- Directed by: Edward Buzzell
- Screenplay by: Robert Riskin
- Story by: Ethel Hill
- Produced by: Harry Cohn
- Starring: Carole Lombard Pat O'Brien Shirley Grey
- Cinematography: Joseph Walker
- Edited by: Maurice Wright
- Production company: Columbia Pictures
- Distributed by: Columbia Pictures
- Release date: October 25, 1932;
- Running time: 69 minutes
- Country: United States
- Language: English

= Virtue (film) =

1932 film

Virtue is a 1932 American Pre-Code romantic drama film directed by Edward Buzzell and starring Carole Lombard, Pat O'Brien and Shirley Grey. It was produced and distributed by Columbia Pictures.

==Plot==
New York City streetwalker Mae (Carole Lombard) is told by police to leave New York. However, she gets off the train at a suburban station, taking the cab of Jimmy Doyle (Pat O'Brien). He says he knows women well and does not think much of them. She slips away without paying the fare, as she is penniless. Fellow prostitute Lil (Mayo Methot) advises her to find honest work.

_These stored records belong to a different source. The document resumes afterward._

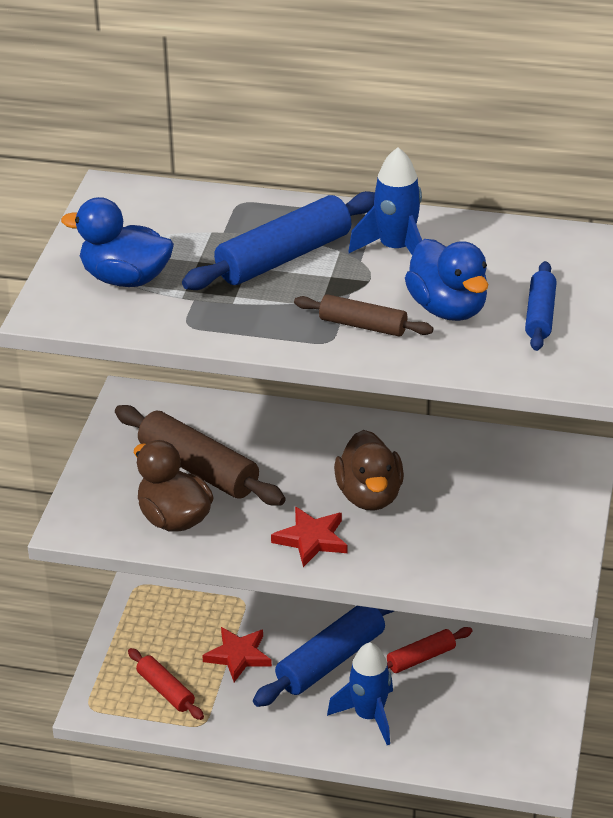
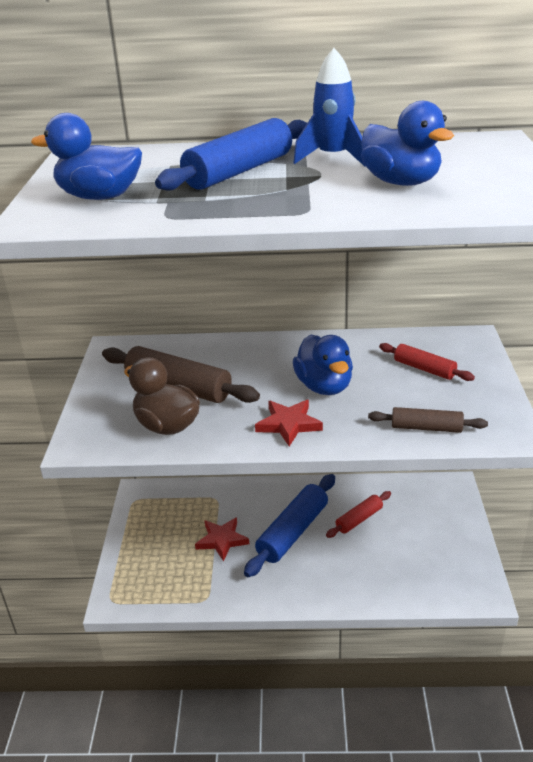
camera: 10 degrees left, 5 degrees down
(165, 690) = (171, 576): red rolling pin -> red rolling pin (424, 369)
(363, 325) = (332, 199): brown rolling pin -> brown rolling pin (426, 428)
(368, 716) = (335, 570): blue rocket -> none
(369, 496) = (324, 386): brown duck -> blue duck
(540, 315) = (483, 177): blue rolling pin -> none

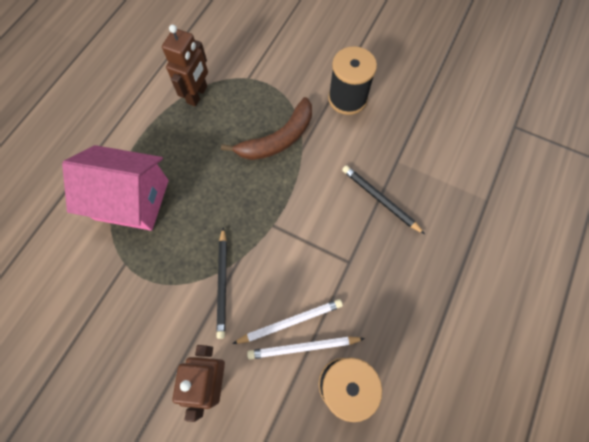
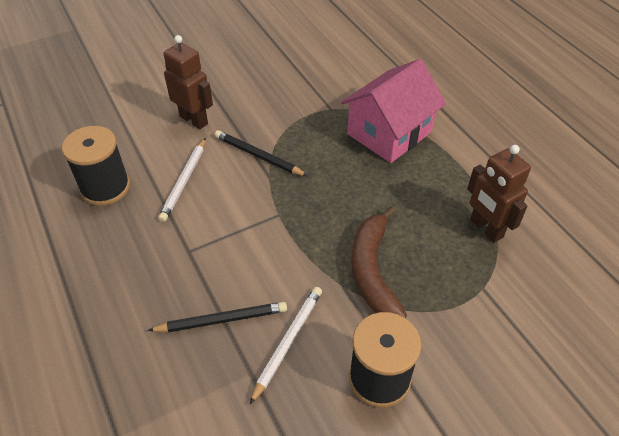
camera: 125 degrees right, 20 degrees down
(303, 347) = (157, 179): white pencil -> white pencil (288, 342)

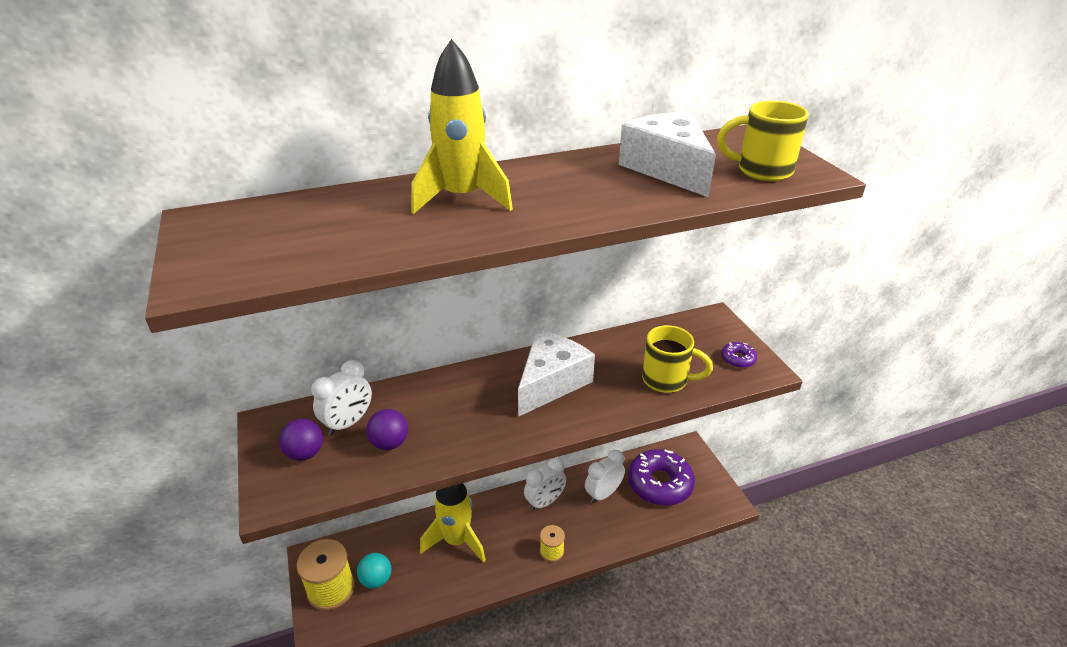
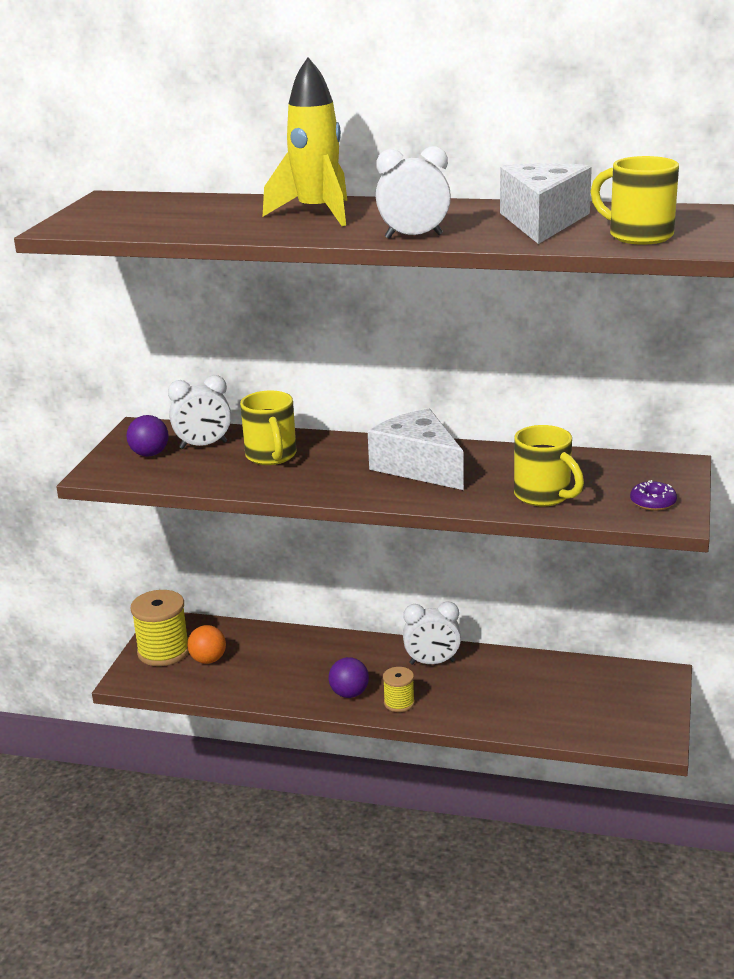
camera: 35 degrees right, 10 degrees down
(376, 580) = (208, 660): turquoise ball -> orange ball
(390, 443) = (222, 467): purple ball -> purple ball (349, 694)
(422, 414) = (271, 456): none -> yellow mug
(456, 540) = (310, 659): yellow rocket -> none
(551, 382) = (418, 467): white cheese -> white cheese turned 105 degrees counterclockwise
(603, 494) = (506, 679): white clock -> white clock (414, 236)
(660, 484) = (586, 694): purple donut -> none

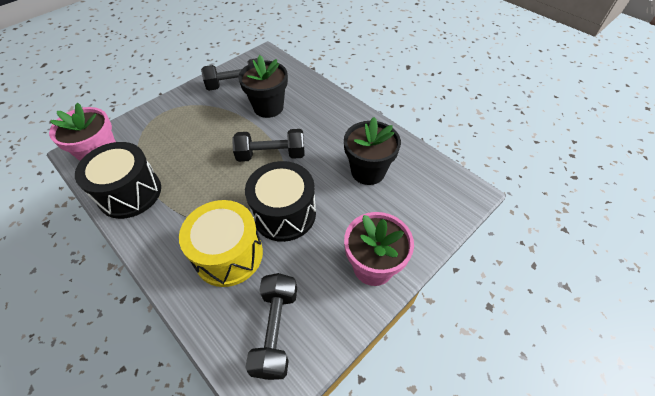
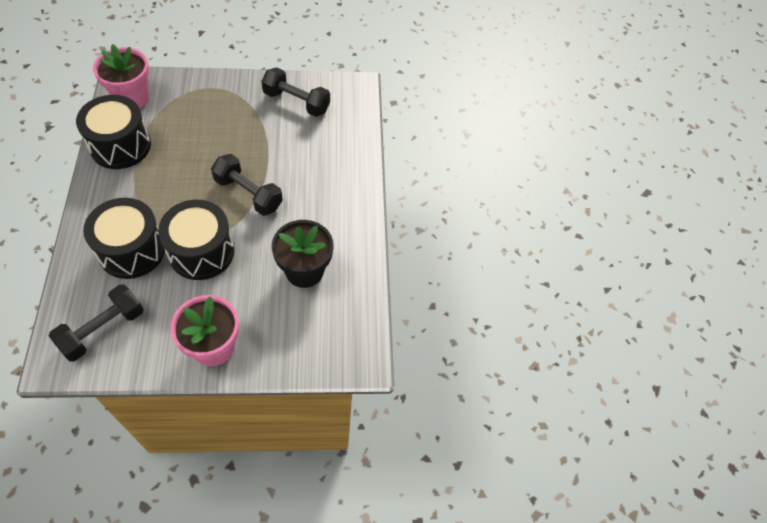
camera: 35 degrees right, 5 degrees up
(228, 254) = (132, 250): yellow drum -> black drum
(268, 107) = (297, 146): black flower pot -> none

Receiving a loan, Mae goes to pay Jimmy the fare. They argue, but are mutually attracted and he finds her a job. By coincidence, Gert (Shirley Grey), another ex prostitute, also works there. Jimmy and Mae marry, but Mae has not told him about her past. When a policeman appears to arrest Mae for breaking bail conditions, Jimmy leaves to think things over. He then says he will try to make the marriage work, on condition that Mae has given up prostitution and avoids her old friends.

Jimmy has saved money to become a partner in a gas station. When Gert asks for money for a doctor, Mae takes it from Jimmy's savings. She learns Gert has lied and, when Jimmy tells her he will need the money, Mae finds Gert who promises to get her it. However, Gert has given the money to her boyfriend Toots (Jack La Rue), who is also Lil's pimp. When Gert tries to steal it back from him, Toots catches her and accidentally kills her. He hides the body, then watches from hiding as Mae shows up; she finds the money and leaves.

The police arrest Mae because she left her bag in Gert's apartment. However, a mistrustful Jimmy had been following Mae and knows a man was with Gert. He learns that it was Toots, but Lil gives Toots an alibi. Lil convinces Toots to go to the DA's office and lodge a complaint against Jimmy, but when they are there she rats Toots out for the murder of Gert. Toots is taken into custody and Mae is exonerated.

==Cast==
- Carole Lombard as Mae
- Pat O'Brien as Jimmy
- Ward Bond as Frank
- Shirley Grey as Gert
- Mayo Methot as Lil
- Jack La Rue as Toots
- Willard Robertson as MacKenzie
- Lew Kelly as Magistrate
- Fred Santley as Hank
- Arthur Wanzer as Flanagan
- Jessie Arnold as Landlady
- Edwin Stanley as District Attorney

==Bibliography==
- Dick, Bernard F. The Merchant Prince of Poverty Row: Harry Cohn of Columbia Pictures. University Press of Kentucky, 2015.
- Kendall, Elizabeth. The Runaway Bride: Hollywood Romantic Comedy of the 1930s. Cooper Square Press, 2002.